PNNL scientist sifts for clues from more than 1,000 human brains
A substance known as amyloid beta protein gets a lot of attention from scientists. Beta amyloid, as it’s also called, is a normal brain protein found in everyone, but for unknown reason it gunks up in the brains of patients with Alzheimer’s disease, forming deposits that are the classic hallmark of the disease.
A growing body of evidence suggests that the toxic form of amyloid beta is not the one that is in the deposits – rather, a soluble version of the protein may be toxic.
A new study takes a close look at the toxicity of this soluble form – an issue that has been difficult to resolve. PNNL scientist Vlad Petyuk helped design the study, which was published in JAMA Neurology, where scientists took one of the most detailed looks ever at levels of soluble amyloid beta in the brain using mass spectrometry.
Working with counterparts at Rush University Medical Center in Chicago, Petyuk and colleagues analyzed dozens of proteins in more than 1,000 human brains that had been donated for research. The team focused on 148 brains that had no detectable amyloid deposits.
The team found that people with higher levels of soluble beta amyloid had faster cognitive decline than people with low levels, supporting the idea that there are toxic soluble forms of beta amyloid. But the classical features of Alzheimer’s, including neurofibrillary tangles and troubles with episodic memory, were not associated with the protein measurements.
“Since the first association of senile plaques with dementia back in 1906 by Alois Alzheimer, their precise role in the pathology of the disease has not been certain,” said Petyuk. “First they were thought to be a causal factor, but with the failure of numerous clinical trials that aimed at cleaning the brain from plaques, their role has been reconsidered by researchers.
“This is where mass spectrometry becomes helpful. It can be a versatile tool to measure different forms of beta amyloid, not just insoluble deposits, and add to our knowledge as we investigate its role in neurodegeneration,” he added.

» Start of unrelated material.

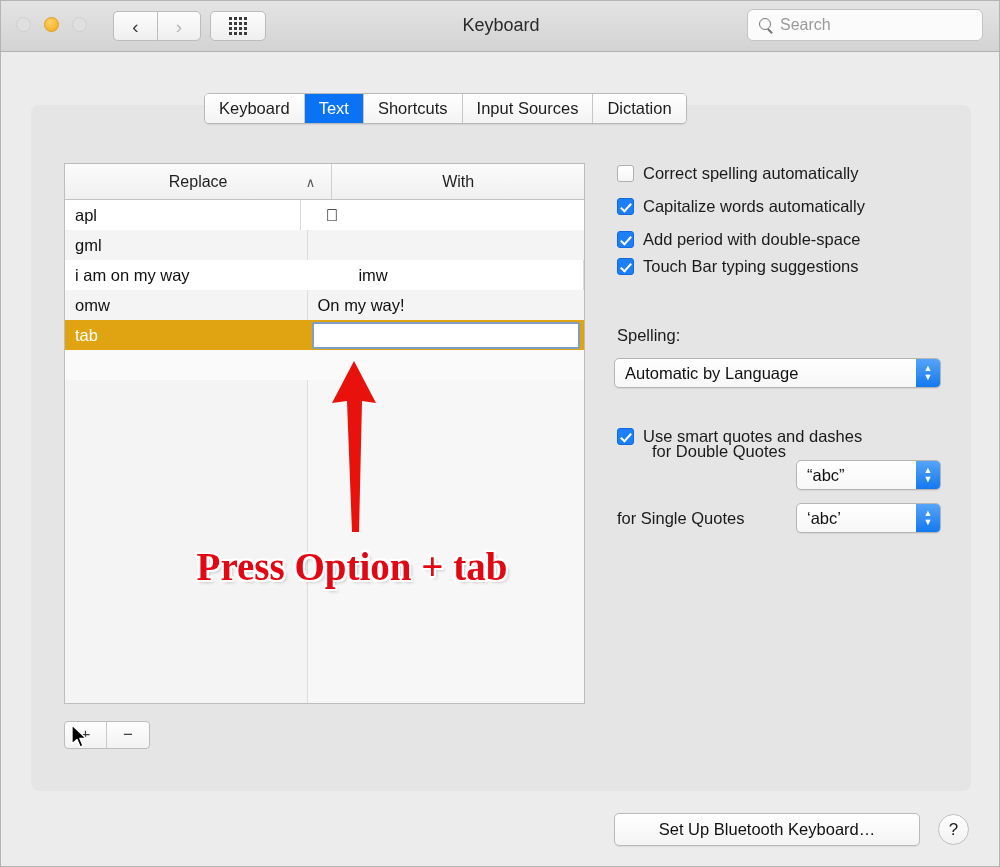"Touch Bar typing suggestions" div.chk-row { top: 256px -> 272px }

The work is part of a broader collaborative program run by Petyuk that analyzes the proteins involved in neurodegenerative disorders like Alzheimer’s and Parkinson’s diseases. By capitalizing on its proteomics expertise, PNNL has been a key player among a broader group of investigators within the field of neurodegeneration. Partners include Rush Alzheimer’s Disease Center, Columbia University, Vanderbilt University, and the University of Miami.
The latest work, funded by the National Institute on Aging, drew upon the mass spectrometry capability at the Environmental Molecular Sciences Laboratory, a DOE Office of Science user facility located at PNNL.